A study by the Harvard T.H. School of Public Health Chan in 2021 followed more than 93,000 people over 20 years, showing that people who eat a lot of walnuts have a lower risk of dying from all causes, especially heart disease, and often live longer than those who do not.
Citrus fruits
Citrus fruits are a rich source of vitamins and minerals such as vitamin C, folate and potassium. They also contain flavonoids plant compounds with antioxidant and anti-inflammatory properties, which help reduce the risk of stroke.
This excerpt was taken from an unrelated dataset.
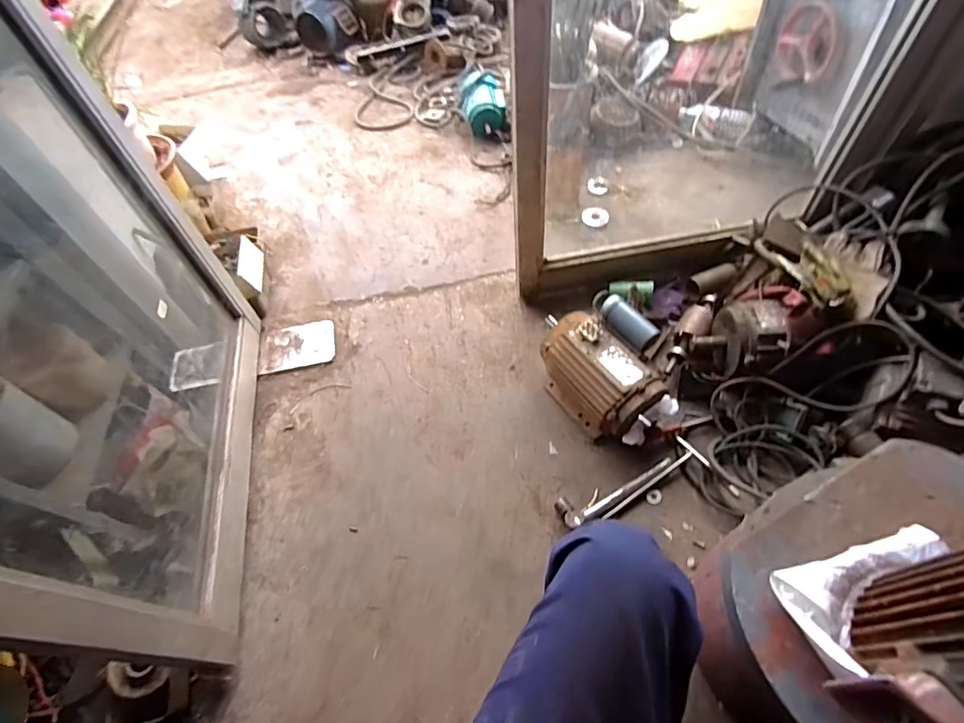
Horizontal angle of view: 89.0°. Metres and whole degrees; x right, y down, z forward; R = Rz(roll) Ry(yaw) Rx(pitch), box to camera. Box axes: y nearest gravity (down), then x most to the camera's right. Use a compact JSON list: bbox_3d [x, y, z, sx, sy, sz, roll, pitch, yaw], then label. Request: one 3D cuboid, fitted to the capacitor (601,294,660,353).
[{"bbox_3d":[0.299,-0.081,0.991,0.057,0.045,0.137,-32,59,-16],"label":"capacitor"}]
A study published in the journal Stroke in 2012 showed that consuming citrus fruits significantly reduces the risk of stroke.
Fatty fish and lean fish
Fatty fish such as salmon, fresh tuna, and mackerel are rich in omega-3 fatty acids, which help improve blood circulation and reduce inflammation. These are two important factors in preventing stroke.
Meanwhile, lean fish such as pink fish, mahi-mahi and cod, although containing less omega-3s, are rich in protein, iodine and selenium, and low in calories - factors that are beneficial for heart health.
A 2018 Dutch population study found that eating one or more gifts of fatty or lean fish per week may reduce the risk of stroke due to local anemia.
The 2018 overview of 5 other studies also found that lean fish, including scallops and shrimp, can bring benefits to prevent stroke, even surpassing fatty fish.
Yogurt
Yogurt is a source of important nutrients for heart health such as calcium, potassium and probiotics. According to Healthline, consuming more yogurt and milk will help reduce the risk of death and serious cardiovascular events, including stroke and myocardial infarction.